The next short distance up the rest of the Wylie Scarp was quite an easy run as at the most critical and steepest section, CALM had laid down
conveyor belting to facilitate better traction up the jump up. Once on top we reinflated tyres to 25psi and set off to
Point Culver. This track was 13km return and took two hours to drive, which included a quick photo session. It was all
limestone rock outcrops. Back on the Telegraph Track we were travelling at 10km hour and it was a bloody hard drive too over numerous
limestone outcrops. We visited Baxter Cliffs
Lookout and camped a few hundred metres distance from
Toolinna Cove. We had progressed 57km for 8 hours driving and that did not include the 13km return in to
Point Culver. Found enough wood to
cook a roast on the coals and have a few ales and wines before turning in.
The Baxter Cliffs are magnificent, dropping straight in to the
Great Australian Bight. However they are a tad crumbly at the edge and care must be taken not walk too close to the edge. Then there is the added danger of being blown off the cliffs and into the sea far below by a sudden gust of wind. So we were careful. At
Toolinna Cove we marvelled at the daring fisher people who abseiled down to the beach to fish. They have also rigged up a windlass so as to get their gear and/or catch down or up by means of a vehicle winch. There used to be ladders down the
cliff face but CALM have removed them, as they want to discourage this practise.
The track improved a bit the next day. We saw camel and
dingo tracks and some very large Red Kangaroos. Mallee scrubland covers this
limestone area and it is quite scenic in
places. Judith found a
sinkhole and some caves and they went looking for more. I walked about 30 metres from the vehicle to get a better look and sank up to my thigh in a
sinkhole. We moved the trucks away from possible danger, in a hurry.
We passed by the turn off to
Caiguna and drove on to the Baxter Memorial and then Perpendicular Cliffs just as spectacular as the others.

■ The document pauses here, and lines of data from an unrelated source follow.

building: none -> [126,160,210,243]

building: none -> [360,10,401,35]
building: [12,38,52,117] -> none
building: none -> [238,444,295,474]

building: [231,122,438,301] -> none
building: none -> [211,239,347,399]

John Baxter was a companion of Explorer
John Eyre and was killed by aborigines in this area.
We camped back near the
Caiguna turn off in a large natural
clearing.
The next day we had breakfast at the
Caiguna Roadhouse, refuelled and paid 50c/l for water. They do desalinisation to get drinking water and there had not been much rain during summer. We weren’t sure of water supplies at Cocklebiddy or
Rawlinna and as it turned out there were none to be had. This day George had two punctures with his MTR’s. He was running skinnies with tubes and it was tiny rocks, which work their way in past the rim, and prick the tubes. At Cocklebiddy we split the rims and repaired the punctures before setting off again to
Rawlinna.
At first the road to
Rawlinna is a broad graded road but after Arubiddy Station it deteriorates to a track. It is here one crosses the
Nullarbor Plain which is so flat you could see in to the middle of next week. We found an old Citroen wreck on the plain. The track weaved its way through numerous gates and a
vermin proof fence. As it was getting dark, I decided to
camp. But George and Maureen had other ideas and talked me in to driving to
Rawlinna. This I agreed to against my better judgement. At night, tracks take on a different spectre and it is difficult to follow them even with the help of a GPS.

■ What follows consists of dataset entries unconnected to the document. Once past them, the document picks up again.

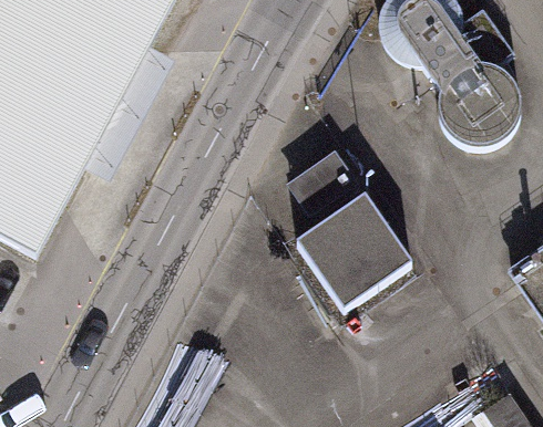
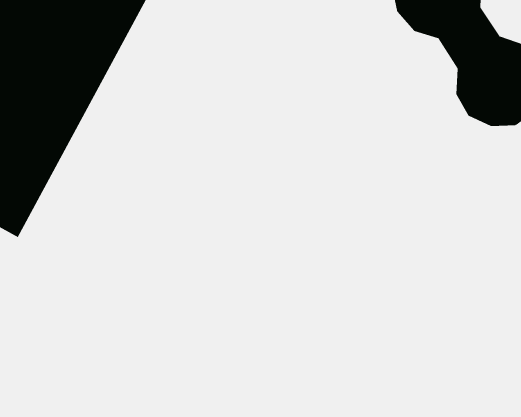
building: [266,149,414,313] -> none

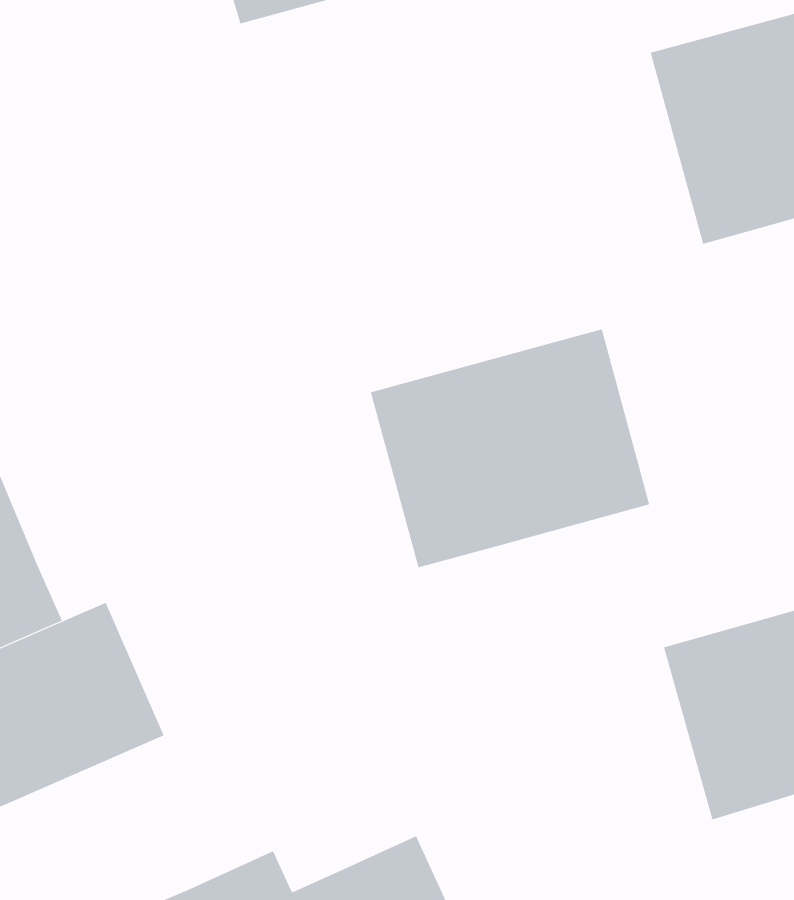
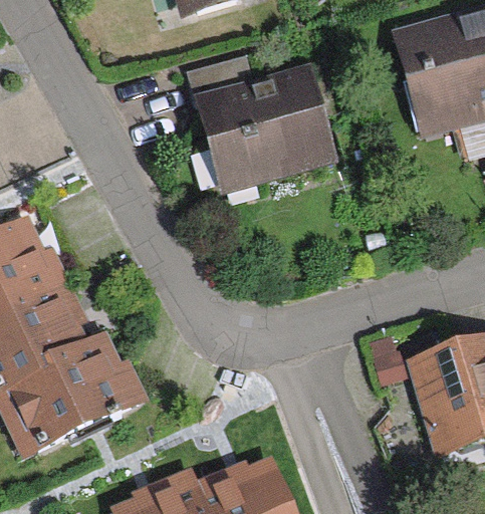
building: none -> [200,77,341,198]
building: [370,328,650,568] -> none

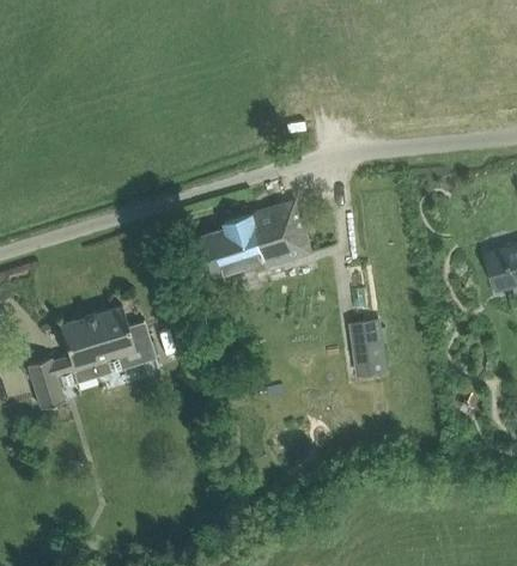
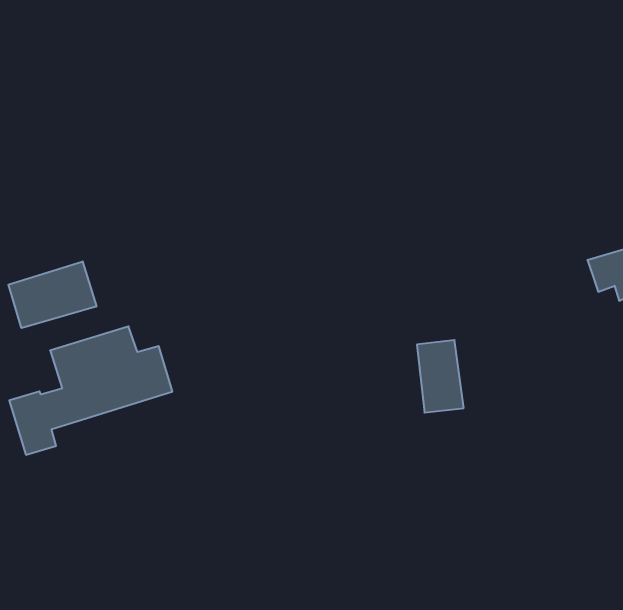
building: [202,209,310,276] -> none
building: none -> [8,261,96,328]

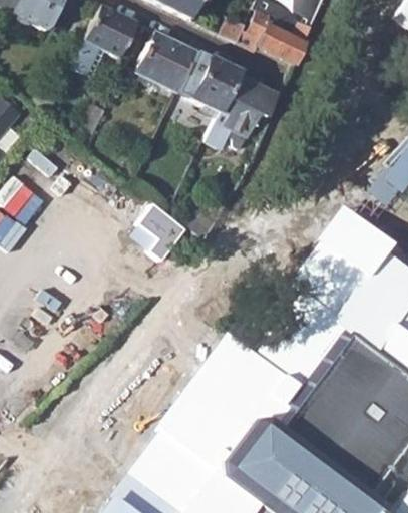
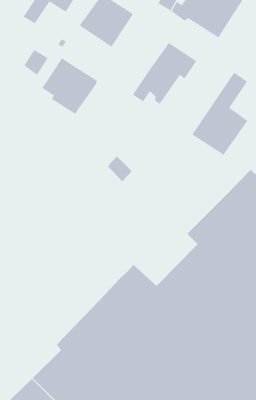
building: [176,50,239,112] -> [41,57,98,115]
building: none -> [191,72,248,156]
building: [138,205,184,261] -> none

Eventually we could see the lights of
Rawlinna but the tracks were now turning west and east and we were supposed to be heading north. We were virtually driving in circles. Somehow we found the right track and got to
Rawlinna. The old railway siding has a historic value. The rest of the township is operated by a humungous Lime
Mine operation. We saw a light on in a bungalow and enquired to where we could
camp. We were directed to the Nullarbor Muster Gymkhana Grounds. Turn left here over the railway line, then go, maybe 1km, then turn right at the white pole(no sign)……… We found it in the pitch dark and set up
camp behind a large shed to be out of the bitterly cold wind. Only the next day did we found out that the shed was an old aircraft hangar and we could have fitted both vehicles and tents in there…Oh
well!
Had get directions out of
Rawlinna. “Go down that track mate, and turn left at them tyres and go through the
gate. That’s the start of the Connie Sue, mate” Hmmmm…tracks going everywhere. Just follow your instinct. This is where the GPS and laptop worked
well, even if I had to do it manually.